合縁奇縁~女は欲張りな生き物なのです

「裕子さん、ビックニュース」

「なに?」

もう、この忙しいのに……とあたしが、目も合わせずに興味なさ気に呟くと、

「ほら、こないだの講習会ん時のケバイ女子、裕子さんに質問してた、森山狙いの」

「嗚呼、あの娘。あの娘がどうしたの?」

「今日付けで企画営業に配属になりました」

「へぇ~ 結構、根性あるじゃない」

あたしは仕方なく、白石の方へと視線を向けた。

「それがさぁ、成りはあのまんまで。
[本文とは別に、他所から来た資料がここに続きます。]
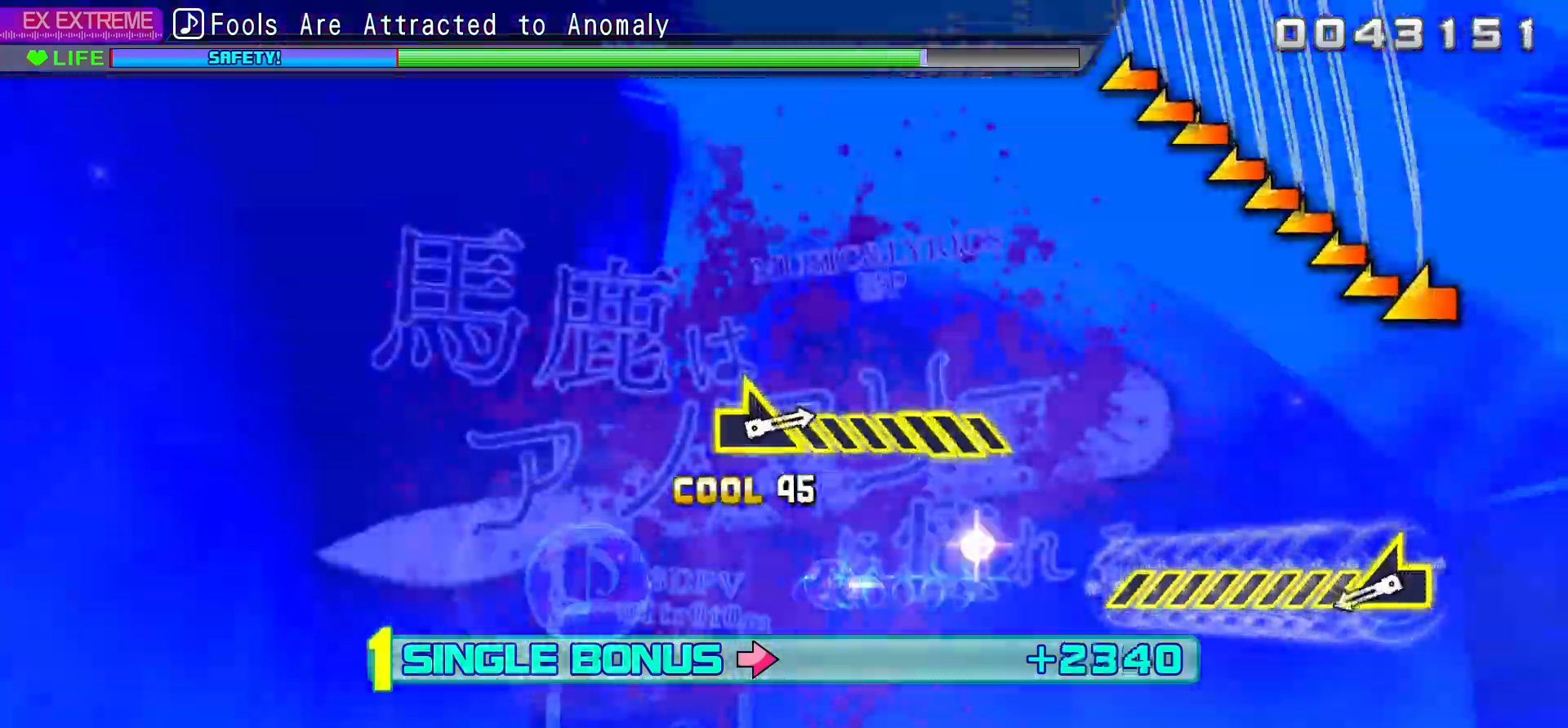
{"buttons": ["L2"], "events": []}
部屋入った途端、木村課長に『お前、女売って営業する気か? 出直してこい!』って怒鳴られて……」

あたしは思わず、プッっと噴出した。

「あたしも言われたことある、そのマンマ。
でも、いきなりって、雅樹も短気になったもんねぇ~ 歳かしら?」

「えぇ~、そうなんすか? 裕子さんも……」

「あたしもさぁ、二十台の頃は女売って笑顔振りまいて、それでなんとか乗り切ってたとこあんだよねぇ。でも、あいつには見抜かれた。でも、出直してこいって……彼女それでどうしたの?」

「帰っちゃいましたよ。凄い形相で」

「まぁ、見てらっしゃいよ。きっと戻って来るから」

涙を見せないとこが、見所あるよ。

なんか同じ血が騒ぐって感じがする。